Kayla Munecas, Contributing Writer
The bill that would allow Virginia university students to donate their unused meal plan credits did not pass the General Assembly this year. State lawmakers voted to continue debating the proposal in the 2027 session.
The bill was introduced by Sen. Danica Roem, D-Manassas, and would have allowed students to voluntarily donate their unused meal swipes to be distributed for use by other students at campus dining halls or on-campus food pantries, such as the VCU Ram Pantry, according to a previous report by The CT.
Roem was successful in establishing the “Hunger-Free Campus Food Pantry Grant Program” in 2025 to fund campus pantries and fight food insecurity. The new bill would have required universities to allow students to donate their swipes in order to remain in the program and receive grants.
Roem told The CT one issue lawmakers took with that part of the proposal was a perceived unfairness of students donating swipes their parents had paid for.
Roem feels that assertion assumes students have a traditional, nuclear family, middle-and-upper class path through college and ignores the many students who put themselves through college with grants and with alternative family structures.
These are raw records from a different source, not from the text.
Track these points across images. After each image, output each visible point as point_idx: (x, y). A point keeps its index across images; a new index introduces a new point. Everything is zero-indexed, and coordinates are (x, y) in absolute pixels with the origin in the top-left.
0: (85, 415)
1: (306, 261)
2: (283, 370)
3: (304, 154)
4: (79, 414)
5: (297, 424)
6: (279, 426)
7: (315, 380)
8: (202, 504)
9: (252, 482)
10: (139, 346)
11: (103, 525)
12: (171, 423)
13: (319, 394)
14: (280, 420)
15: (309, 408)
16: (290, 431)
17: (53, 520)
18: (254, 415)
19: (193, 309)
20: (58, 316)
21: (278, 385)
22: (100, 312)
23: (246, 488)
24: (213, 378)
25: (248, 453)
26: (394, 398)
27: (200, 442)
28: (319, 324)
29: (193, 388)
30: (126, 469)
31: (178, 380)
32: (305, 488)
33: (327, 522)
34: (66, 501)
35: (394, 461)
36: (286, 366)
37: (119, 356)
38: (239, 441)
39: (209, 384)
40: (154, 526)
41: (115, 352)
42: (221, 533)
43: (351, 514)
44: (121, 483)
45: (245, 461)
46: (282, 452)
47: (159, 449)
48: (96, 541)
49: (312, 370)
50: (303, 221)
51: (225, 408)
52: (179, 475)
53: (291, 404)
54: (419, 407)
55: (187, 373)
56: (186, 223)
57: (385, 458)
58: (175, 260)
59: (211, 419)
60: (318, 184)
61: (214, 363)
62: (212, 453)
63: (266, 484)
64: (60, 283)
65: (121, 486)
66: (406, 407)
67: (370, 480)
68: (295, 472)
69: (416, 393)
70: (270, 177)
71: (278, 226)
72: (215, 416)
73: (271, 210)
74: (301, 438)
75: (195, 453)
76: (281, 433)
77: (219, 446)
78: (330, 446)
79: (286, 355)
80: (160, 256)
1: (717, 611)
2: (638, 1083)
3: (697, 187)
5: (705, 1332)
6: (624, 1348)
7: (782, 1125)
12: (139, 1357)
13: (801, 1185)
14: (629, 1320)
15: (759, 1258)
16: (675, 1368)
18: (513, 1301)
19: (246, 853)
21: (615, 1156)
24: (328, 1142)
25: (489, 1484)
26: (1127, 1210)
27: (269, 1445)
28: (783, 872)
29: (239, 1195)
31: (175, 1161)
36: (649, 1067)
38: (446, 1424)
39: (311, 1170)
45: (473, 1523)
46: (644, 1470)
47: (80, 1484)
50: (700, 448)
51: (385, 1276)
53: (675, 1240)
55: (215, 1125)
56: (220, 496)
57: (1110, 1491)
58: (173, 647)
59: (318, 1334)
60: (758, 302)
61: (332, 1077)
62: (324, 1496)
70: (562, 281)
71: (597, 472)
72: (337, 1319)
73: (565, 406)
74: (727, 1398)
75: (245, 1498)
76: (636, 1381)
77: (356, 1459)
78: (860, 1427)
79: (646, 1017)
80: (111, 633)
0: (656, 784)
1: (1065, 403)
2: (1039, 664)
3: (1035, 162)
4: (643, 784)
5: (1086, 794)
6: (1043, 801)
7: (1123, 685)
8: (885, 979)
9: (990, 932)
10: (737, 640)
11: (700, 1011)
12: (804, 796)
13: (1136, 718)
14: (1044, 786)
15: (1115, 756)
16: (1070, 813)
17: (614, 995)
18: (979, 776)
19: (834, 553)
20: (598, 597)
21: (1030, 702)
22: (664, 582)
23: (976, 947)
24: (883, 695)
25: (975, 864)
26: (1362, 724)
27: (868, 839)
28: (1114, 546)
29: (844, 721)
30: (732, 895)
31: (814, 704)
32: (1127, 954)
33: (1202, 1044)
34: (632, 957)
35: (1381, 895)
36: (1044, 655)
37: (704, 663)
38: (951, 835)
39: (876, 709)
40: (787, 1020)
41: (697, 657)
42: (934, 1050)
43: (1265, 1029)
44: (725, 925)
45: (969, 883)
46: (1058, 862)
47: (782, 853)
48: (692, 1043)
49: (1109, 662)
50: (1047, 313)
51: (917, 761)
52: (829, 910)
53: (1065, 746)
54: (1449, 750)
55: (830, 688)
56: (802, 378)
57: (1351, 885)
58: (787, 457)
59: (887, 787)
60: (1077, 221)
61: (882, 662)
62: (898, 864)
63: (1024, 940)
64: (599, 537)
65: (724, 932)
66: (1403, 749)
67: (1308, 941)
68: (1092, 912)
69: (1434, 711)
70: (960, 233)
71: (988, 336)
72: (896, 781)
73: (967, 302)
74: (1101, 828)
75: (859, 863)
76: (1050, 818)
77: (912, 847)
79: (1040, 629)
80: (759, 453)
“Then the next part of that is these students by and large are 18 years and older, they’re adults,” Roem said. “This is not for the government to police them about. Them choosing what to do with their meal plans, that’s their choice. And if their parent happens to pay for their meal plan, then that’s a conversation they can have with their parent.”
Bill died because of politics, not money, Roem says
This year, the proposal unanimously passed the Virginia Senate after deliberations, but failed to make it through the House of Delegates Appropriations Committee, a powerful legislative group which, along with its Senate counterpart, scrutinizes bills that would cost money to implement.
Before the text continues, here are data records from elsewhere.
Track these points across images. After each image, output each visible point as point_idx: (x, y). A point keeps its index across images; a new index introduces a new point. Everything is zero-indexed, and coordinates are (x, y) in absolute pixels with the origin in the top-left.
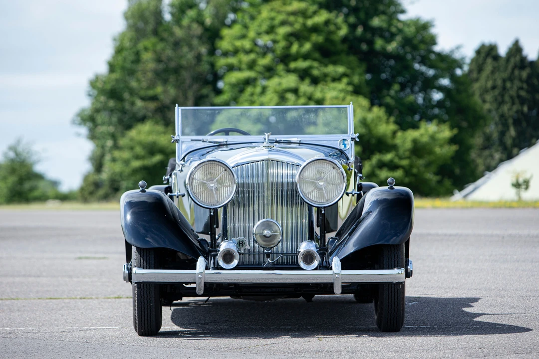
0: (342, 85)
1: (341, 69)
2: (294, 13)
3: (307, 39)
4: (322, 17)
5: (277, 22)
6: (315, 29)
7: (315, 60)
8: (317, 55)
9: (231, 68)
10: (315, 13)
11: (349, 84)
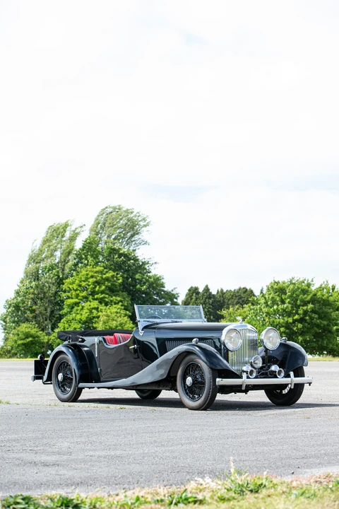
0: (119, 306)
1: (119, 299)
2: (96, 272)
3: (104, 284)
4: (110, 274)
5: (89, 276)
6: (107, 279)
7: (107, 294)
8: (107, 292)
9: (68, 298)
10: (107, 272)
11: (122, 305)
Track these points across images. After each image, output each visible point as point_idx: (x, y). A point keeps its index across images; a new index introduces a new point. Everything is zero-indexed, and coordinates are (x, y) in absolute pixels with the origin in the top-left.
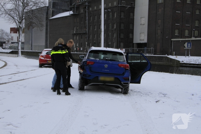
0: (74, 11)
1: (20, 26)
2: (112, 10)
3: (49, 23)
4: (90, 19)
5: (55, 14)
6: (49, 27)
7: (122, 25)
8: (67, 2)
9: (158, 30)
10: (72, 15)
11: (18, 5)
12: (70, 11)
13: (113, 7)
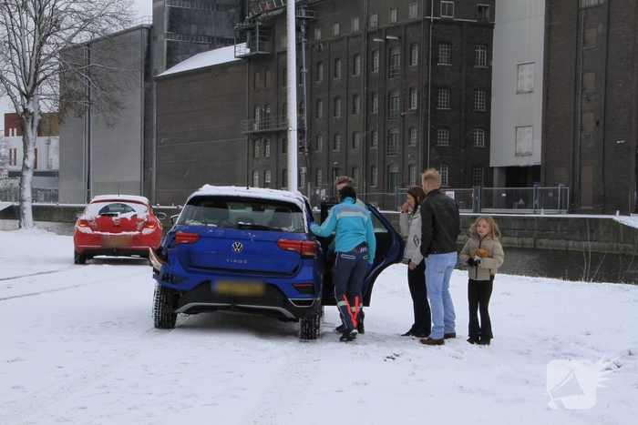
0: (254, 44)
1: (26, 111)
2: (400, 38)
3: (155, 91)
4: (318, 72)
5: (179, 57)
6: (155, 109)
7: (444, 98)
8: (227, 7)
9: (584, 116)
10: (245, 57)
11: (20, 28)
12: (240, 41)
13: (406, 26)
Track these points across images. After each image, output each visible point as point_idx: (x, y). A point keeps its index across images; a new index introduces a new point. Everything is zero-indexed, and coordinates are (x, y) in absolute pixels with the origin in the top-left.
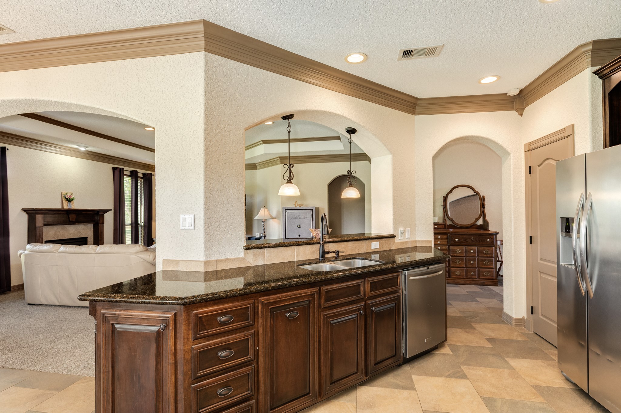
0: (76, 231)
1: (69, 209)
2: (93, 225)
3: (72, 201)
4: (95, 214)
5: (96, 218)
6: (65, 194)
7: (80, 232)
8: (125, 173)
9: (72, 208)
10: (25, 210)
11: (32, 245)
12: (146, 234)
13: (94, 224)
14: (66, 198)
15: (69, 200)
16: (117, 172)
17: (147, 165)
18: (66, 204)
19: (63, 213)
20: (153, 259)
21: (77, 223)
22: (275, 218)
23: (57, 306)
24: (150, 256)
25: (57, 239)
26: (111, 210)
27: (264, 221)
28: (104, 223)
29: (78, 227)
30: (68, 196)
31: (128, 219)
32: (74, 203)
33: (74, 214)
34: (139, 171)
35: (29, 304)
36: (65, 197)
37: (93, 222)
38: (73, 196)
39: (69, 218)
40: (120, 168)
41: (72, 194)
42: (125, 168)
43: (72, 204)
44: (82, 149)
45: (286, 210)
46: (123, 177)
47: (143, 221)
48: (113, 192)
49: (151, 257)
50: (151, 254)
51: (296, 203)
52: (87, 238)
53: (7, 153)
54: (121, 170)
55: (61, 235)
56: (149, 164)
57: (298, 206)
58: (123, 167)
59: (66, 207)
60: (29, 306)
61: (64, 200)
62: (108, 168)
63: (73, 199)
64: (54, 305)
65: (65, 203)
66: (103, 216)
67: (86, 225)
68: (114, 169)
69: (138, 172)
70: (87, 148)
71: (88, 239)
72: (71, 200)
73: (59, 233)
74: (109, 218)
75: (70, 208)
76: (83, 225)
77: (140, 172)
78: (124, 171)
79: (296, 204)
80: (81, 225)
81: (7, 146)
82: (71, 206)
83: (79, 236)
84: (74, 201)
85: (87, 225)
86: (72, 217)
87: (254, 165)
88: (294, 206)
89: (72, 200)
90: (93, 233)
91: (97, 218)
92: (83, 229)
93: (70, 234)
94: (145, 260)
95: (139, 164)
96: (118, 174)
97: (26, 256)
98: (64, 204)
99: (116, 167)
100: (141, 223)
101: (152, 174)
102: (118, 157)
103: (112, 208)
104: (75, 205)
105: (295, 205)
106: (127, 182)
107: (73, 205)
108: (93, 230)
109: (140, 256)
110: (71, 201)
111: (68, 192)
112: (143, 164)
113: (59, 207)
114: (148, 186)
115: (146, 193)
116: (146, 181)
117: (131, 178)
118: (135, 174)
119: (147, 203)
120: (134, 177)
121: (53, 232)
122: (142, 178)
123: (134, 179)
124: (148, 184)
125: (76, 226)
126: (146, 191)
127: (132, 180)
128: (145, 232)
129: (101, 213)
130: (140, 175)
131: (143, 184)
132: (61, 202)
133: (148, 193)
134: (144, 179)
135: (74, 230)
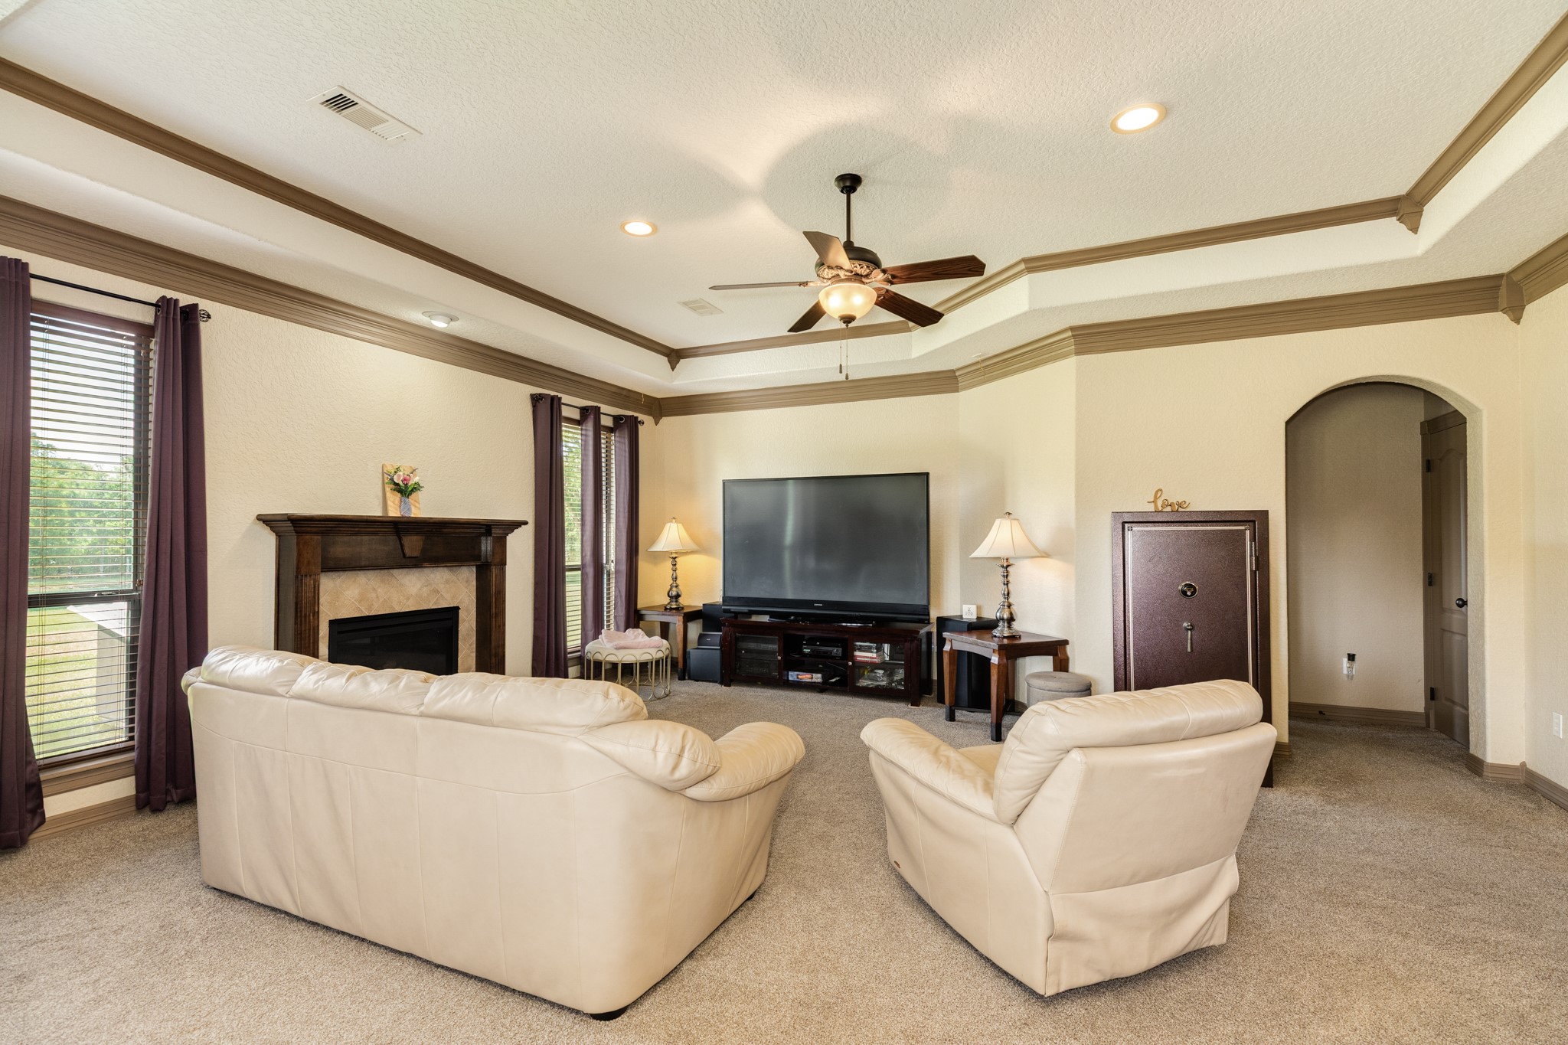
0: (425, 590)
1: (403, 517)
2: (474, 569)
3: (414, 495)
4: (480, 534)
5: (483, 548)
6: (393, 471)
7: (438, 592)
8: (566, 412)
9: (412, 516)
10: (267, 521)
12: (621, 596)
13: (478, 567)
14: (397, 484)
15: (405, 490)
16: (544, 407)
17: (624, 393)
18: (393, 502)
19: (385, 532)
20: (670, 768)
21: (425, 565)
22: (1046, 555)
24: (654, 750)
25: (368, 614)
26: (526, 523)
27: (1008, 566)
28: (505, 564)
29: (432, 575)
30: (399, 476)
31: (574, 552)
32: (418, 502)
33: (417, 534)
34: (604, 408)
36: (392, 480)
37: (474, 560)
38: (416, 479)
39: (402, 545)
40: (553, 398)
41: (414, 470)
42: (565, 398)
43: (412, 502)
44: (440, 325)
45: (1126, 525)
46: (561, 426)
47: (612, 557)
48: (533, 470)
49: (661, 756)
50: (660, 742)
51: (1156, 498)
52: (457, 608)
53: (204, 327)
54: (555, 403)
55: (381, 600)
56: (630, 391)
57: (1169, 509)
58: (560, 395)
59: (394, 512)
61: (388, 489)
62: (517, 395)
63: (417, 488)
65: (394, 499)
66: (501, 544)
67: (454, 569)
68: (536, 399)
69: (602, 411)
70: (452, 323)
71: (462, 614)
72: (410, 489)
73: (374, 595)
74: (520, 550)
75: (406, 515)
76: (445, 569)
77: (609, 411)
78: (563, 407)
79: (1160, 503)
80: (439, 569)
81: (204, 305)
82: (409, 509)
83: (435, 603)
84: (419, 492)
85: (457, 568)
86: (413, 544)
87: (949, 374)
88: (1151, 508)
89: (412, 491)
90: (475, 593)
91: (486, 545)
92: (447, 582)
93: (408, 599)
94: (630, 771)
95: (605, 387)
96: (547, 416)
98: (389, 503)
99: (540, 394)
100: (607, 562)
101: (637, 418)
102: (548, 363)
103: (529, 517)
104: (422, 508)
105: (1156, 506)
106: (573, 443)
107: (417, 505)
108: (475, 583)
109: (607, 747)
110: (410, 494)
111: (404, 463)
112: (614, 390)
113: (375, 511)
114: (627, 455)
115: (623, 476)
116: (623, 440)
117: (582, 429)
118: (592, 416)
119: (624, 503)
120: (590, 425)
121: (357, 591)
122: (611, 430)
123: (591, 434)
124: (627, 449)
125: (427, 571)
126: (623, 467)
127: (586, 435)
128: (619, 591)
129: (496, 532)
130: (606, 421)
131: (615, 448)
132: (380, 494)
133: (628, 474)
134: (617, 434)
135: (419, 586)
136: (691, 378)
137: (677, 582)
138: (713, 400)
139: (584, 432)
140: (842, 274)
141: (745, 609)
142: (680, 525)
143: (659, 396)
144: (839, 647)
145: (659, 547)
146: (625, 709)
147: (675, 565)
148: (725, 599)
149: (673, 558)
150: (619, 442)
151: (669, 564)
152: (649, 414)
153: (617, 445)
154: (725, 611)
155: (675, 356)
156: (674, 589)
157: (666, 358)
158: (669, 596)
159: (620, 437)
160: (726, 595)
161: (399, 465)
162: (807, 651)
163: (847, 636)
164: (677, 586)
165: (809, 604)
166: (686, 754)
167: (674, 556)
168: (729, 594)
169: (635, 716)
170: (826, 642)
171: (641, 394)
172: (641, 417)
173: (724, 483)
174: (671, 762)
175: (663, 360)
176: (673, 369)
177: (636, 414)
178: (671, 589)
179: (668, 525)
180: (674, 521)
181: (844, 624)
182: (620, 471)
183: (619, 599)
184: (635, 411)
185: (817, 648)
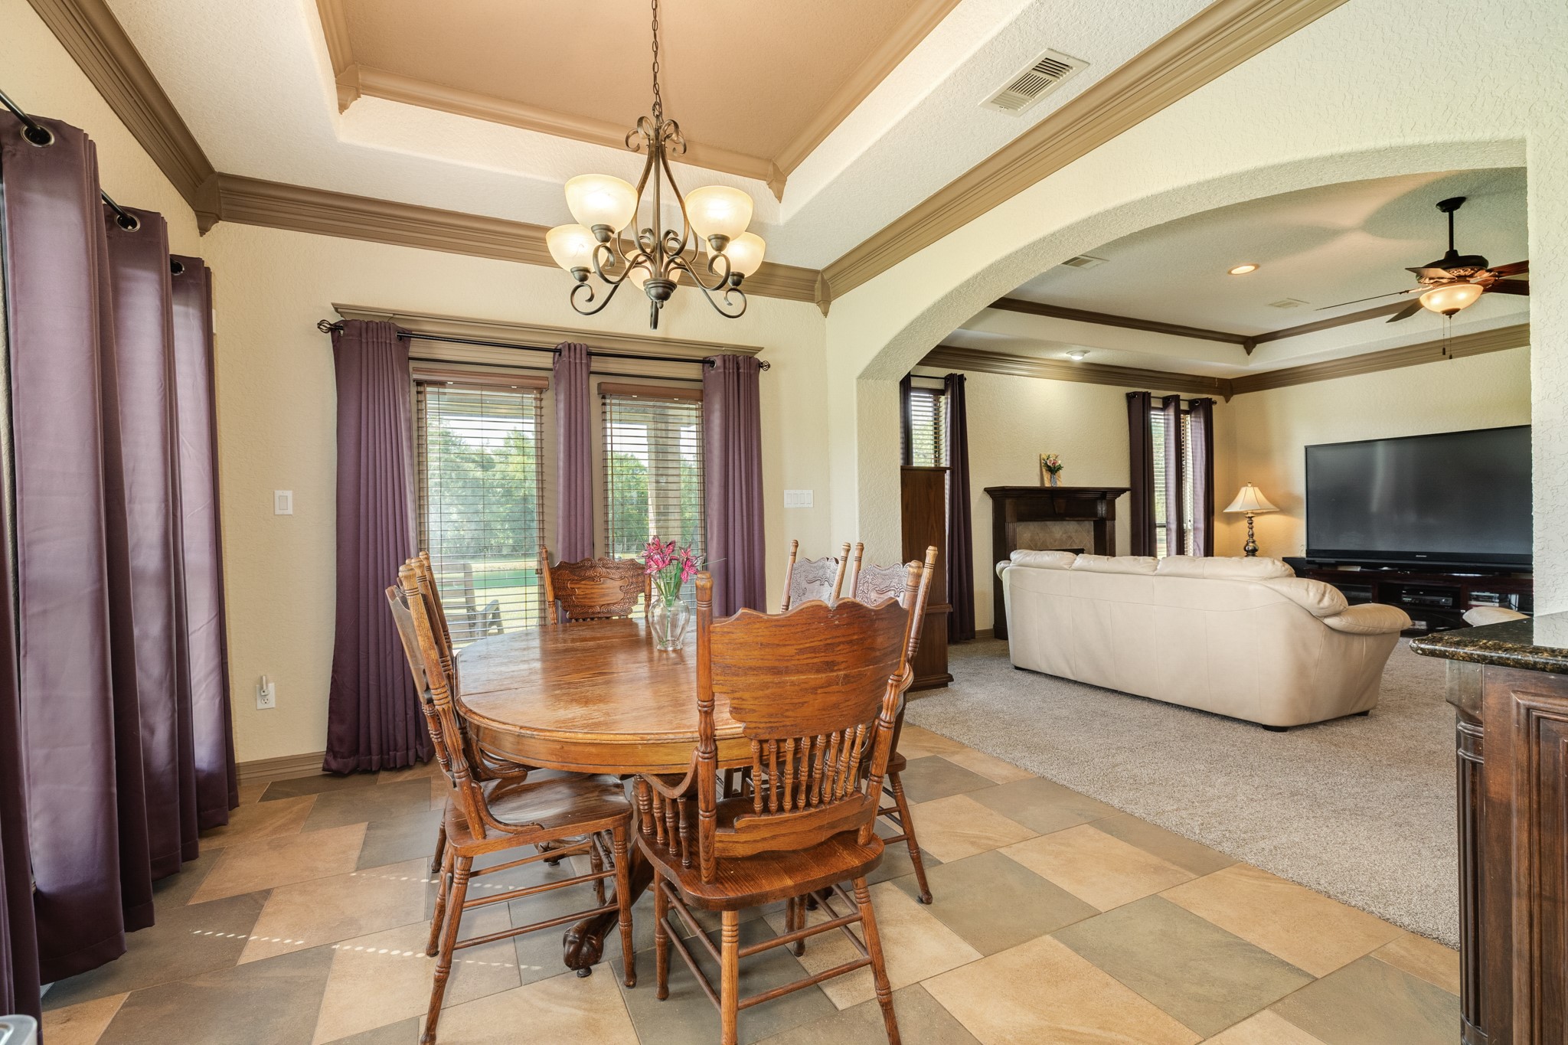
0: (1064, 535)
1: (1053, 487)
2: (1092, 523)
3: (1058, 472)
4: (1097, 499)
5: (1099, 508)
6: (1046, 457)
7: (1073, 537)
8: (1154, 403)
9: (1058, 486)
10: (989, 491)
11: (1020, 553)
12: (1199, 550)
13: (1094, 521)
14: (1048, 466)
15: (1053, 470)
16: (1137, 403)
17: (1200, 380)
18: (1047, 478)
19: (1043, 497)
21: (1066, 519)
23: (1069, 681)
26: (1126, 490)
28: (1115, 519)
29: (1068, 527)
30: (1051, 461)
32: (1062, 477)
33: (1062, 498)
34: (1183, 395)
35: (1017, 668)
36: (1046, 463)
37: (1092, 517)
38: (1060, 462)
39: (1052, 507)
40: (1144, 394)
41: (1058, 455)
42: (1154, 393)
43: (1058, 477)
44: (1077, 358)
46: (1150, 412)
48: (1128, 451)
49: (1310, 597)
50: (1311, 587)
54: (1146, 398)
55: (1042, 541)
56: (1203, 377)
58: (1149, 391)
59: (1047, 484)
60: (1016, 671)
61: (1044, 470)
62: (1114, 396)
63: (1060, 468)
64: (1062, 679)
65: (1047, 476)
66: (1112, 503)
67: (1081, 522)
68: (1130, 397)
69: (1181, 398)
70: (1086, 355)
73: (1037, 538)
74: (1123, 510)
76: (1075, 523)
77: (1186, 397)
78: (1152, 400)
81: (968, 374)
82: (1056, 482)
83: (1070, 545)
84: (1061, 470)
85: (1084, 522)
86: (1059, 505)
89: (1057, 470)
90: (1093, 540)
91: (1102, 509)
92: (1076, 531)
93: (1056, 541)
94: (1291, 600)
95: (1182, 377)
96: (1138, 409)
97: (1012, 572)
98: (1045, 479)
99: (1134, 393)
101: (1211, 399)
102: (1139, 367)
103: (1128, 486)
104: (1064, 480)
106: (1160, 424)
107: (1060, 479)
108: (1093, 533)
109: (1277, 587)
110: (1056, 472)
111: (1051, 452)
112: (1190, 379)
113: (1036, 483)
114: (1203, 432)
115: (1199, 450)
116: (1198, 420)
117: (1164, 415)
118: (1173, 404)
119: (1201, 472)
120: (1171, 412)
121: (1029, 535)
122: (1187, 412)
123: (1172, 418)
124: (1203, 427)
125: (1065, 523)
126: (1199, 443)
127: (1168, 419)
128: (1198, 546)
129: (1109, 496)
130: (1184, 406)
131: (1193, 428)
132: (1039, 473)
133: (1204, 447)
134: (1193, 415)
135: (1061, 533)
136: (1265, 360)
137: (1254, 538)
138: (1290, 374)
139: (1166, 417)
140: (1444, 281)
141: (1332, 560)
142: (1257, 489)
143: (1230, 377)
144: (1448, 597)
145: (1234, 508)
146: (1285, 570)
147: (1251, 523)
148: (1308, 552)
149: (1249, 517)
150: (1195, 421)
151: (1245, 523)
152: (1220, 394)
153: (1193, 423)
154: (1309, 562)
155: (1250, 343)
156: (1251, 544)
157: (1242, 346)
158: (1245, 550)
159: (1195, 417)
160: (1310, 548)
161: (1049, 453)
162: (1407, 600)
163: (1459, 586)
164: (1253, 542)
165: (1411, 555)
166: (1327, 595)
167: (1250, 515)
168: (1313, 547)
169: (1290, 576)
170: (1429, 591)
171: (1215, 378)
172: (1214, 397)
173: (1307, 448)
174: (1318, 597)
175: (1240, 347)
176: (1249, 353)
177: (1210, 396)
178: (1247, 544)
179: (1243, 490)
180: (1250, 485)
181: (1455, 574)
182: (1196, 445)
183: (1197, 551)
184: (1208, 393)
185: (1420, 597)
“We got out of the Senate, it then got into the House and that’s where House versus Senate politics came in,” Roem said. “It just went into the House Appropriations Committee and they were killing a whole lot of bills that day. Only two got out of the committee that day.”
Roem said she will continue to push the proposal in 2027 and attempt to get both chambers on board, and maintained that the problem is not how much the bill would cost.
“This deals with House versus Senate politics,” Roem said. “It got caught up with a lot of other bills. The House was making a stand on one thing while the Senate was making a stand on another thing. Each body was killing other members’ bills from the other body in the House Appropriations Committee or the Senate Finance and Appropriations Committee.”
Students still support the proposal
All of the VCU students The CT spoke to supported allowing students to donate swipes. Many students already try to share their swipes with each other.
Unused meal swipes only last until the end of semester before becoming unusable. Some students noted that practice as wasteful and money out of their families’ pockets.
Chemistry student Meena Marrs pointed to a disparity between students who have many swipes left over and those without enough to finish out the semester.
Mechanical engineering major Mac Hodgens agreed that an official swipe exchange system would fix money losses from unused swipes, saying students should be able to do as they wish with credits they already paid for.
“I think a change they could make to this is, it would be fantastic if you could use two swipes at a time or as many swipes as you want,” Hodgens said.
Speaking to the argument that students could overspend on food without the cap on meal credit use, Hodgens said effective budgeting is a skill college students should learn either way.